GUEST EDITORIALS

We are again neck-deep in 'fog of war'

Ray McGovern and Coleen Rowley
Guest Opinion

Younger Americans will probably be surprised to learn a ballad about a military maneuver, the fateful attempted crossing of a river could resonate so powerfully that TV officials had it censored when Pete Seeger sang it on the "Smothers Brothers Comedy Hour" in 1968. However the tale of a hubristic captain dismissing his sergeant’s concerns as “nervous Nelly” then tragically ignoring the dangerous reality of knee-deep water turning waist deep and finally neck-deep, “but the big fool said to push on,” served as an effective metaphor in confronting the deepening insanity of the unwinnable war in Vietnam and its needless slaughter of millions.

Paratroopers of the U.S. 2nd Battalion, 173rd Airborne Brigade hold their automatic weapons above water as they cross a river in the rain during a search for Viet Cong positions in the jungle area of Ben Cat, South Vietnam, Sept. 25, 1965.

Although the song lyrics left it to the listener to decide the moral of the story, eventually many of the architects of the Vietnam War, including Defense Secretary Robert McNamara, admitted to foolish and tragic mistakes, attributing them to the “fog of war.”

Fast forward nearly 40 years and there's really no way to sugarcoat how neck-deep we again find ourselves. After launching post 9/11 wars on Afghanistan and Iraq 14 years ago, in an overarching, seemingly endless “war on terrorism” engulfing the Mideast, we have only succeeded in spreading destruction, chaos, world-wide hatred and terrorism — up 6,500 percent since 9/11, creating one failed state after another.

“We meant well” may assuage those inside the new fog of war. Yet a massive world opinion poll conducted by Win/Gallup international sees the United States as the country posing the greatest threat to world peace, beating out all challengers by a wide margin.

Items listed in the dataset
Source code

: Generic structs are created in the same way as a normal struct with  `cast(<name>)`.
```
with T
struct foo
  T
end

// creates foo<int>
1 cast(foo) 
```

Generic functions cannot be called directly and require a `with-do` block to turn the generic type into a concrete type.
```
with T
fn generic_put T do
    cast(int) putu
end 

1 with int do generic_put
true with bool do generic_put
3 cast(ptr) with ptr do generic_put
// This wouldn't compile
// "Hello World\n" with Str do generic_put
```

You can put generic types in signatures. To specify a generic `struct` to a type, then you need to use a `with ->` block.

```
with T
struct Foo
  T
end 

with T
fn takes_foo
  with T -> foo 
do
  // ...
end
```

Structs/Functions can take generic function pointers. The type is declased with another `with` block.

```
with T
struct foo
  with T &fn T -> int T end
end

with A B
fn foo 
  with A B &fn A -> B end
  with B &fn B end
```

PROBLEM DETAILS:
Print the full editorial on the renewed "fog of war" again, word for word.

ANSWER TO THIS PROBLEM:
GUEST EDITORIALS

We are again neck-deep in 'fog of war'

Ray McGovern and Coleen Rowley
Guest Opinion

Younger Americans will probably be surprised to learn a ballad about a military maneuver, the fateful attempted crossing of a river could resonate so powerfully that TV officials had it censored when Pete Seeger sang it on the "Smothers Brothers Comedy Hour" in 1968. However the tale of a hubristic captain dismissing his sergeant’s concerns as “nervous Nelly” then tragically ignoring the dangerous reality of knee-deep water turning waist deep and finally neck-deep, “but the big fool said to push on,” served as an effective metaphor in confronting the deepening insanity of the unwinnable war in Vietnam and its needless slaughter of millions.

Paratroopers of the U.S. 2nd Battalion, 173rd Airborne Brigade hold their automatic weapons above water as they cross a river in the rain during a search for Viet Cong positions in the jungle area of Ben Cat, South Vietnam, Sept. 25, 1965.

Although the song lyrics left it to the listener to decide the moral of the story, eventually many of the architects of the Vietnam War, including Defense Secretary Robert McNamara, admitted to foolish and tragic mistakes, attributing them to the “fog of war.”

Fast forward nearly 40 years and there's really no way to sugarcoat how neck-deep we again find ourselves. After launching post 9/11 wars on Afghanistan and Iraq 14 years ago, in an overarching, seemingly endless “war on terrorism” engulfing the Mideast, we have only succeeded in spreading destruction, chaos, world-wide hatred and terrorism — up 6,500 percent since 9/11, creating one failed state after another.

“We meant well” may assuage those inside the new fog of war. Yet a massive world opinion poll conducted by Win/Gallup international sees the United States as the country posing the greatest threat to world peace, beating out all challengers by a wide margin.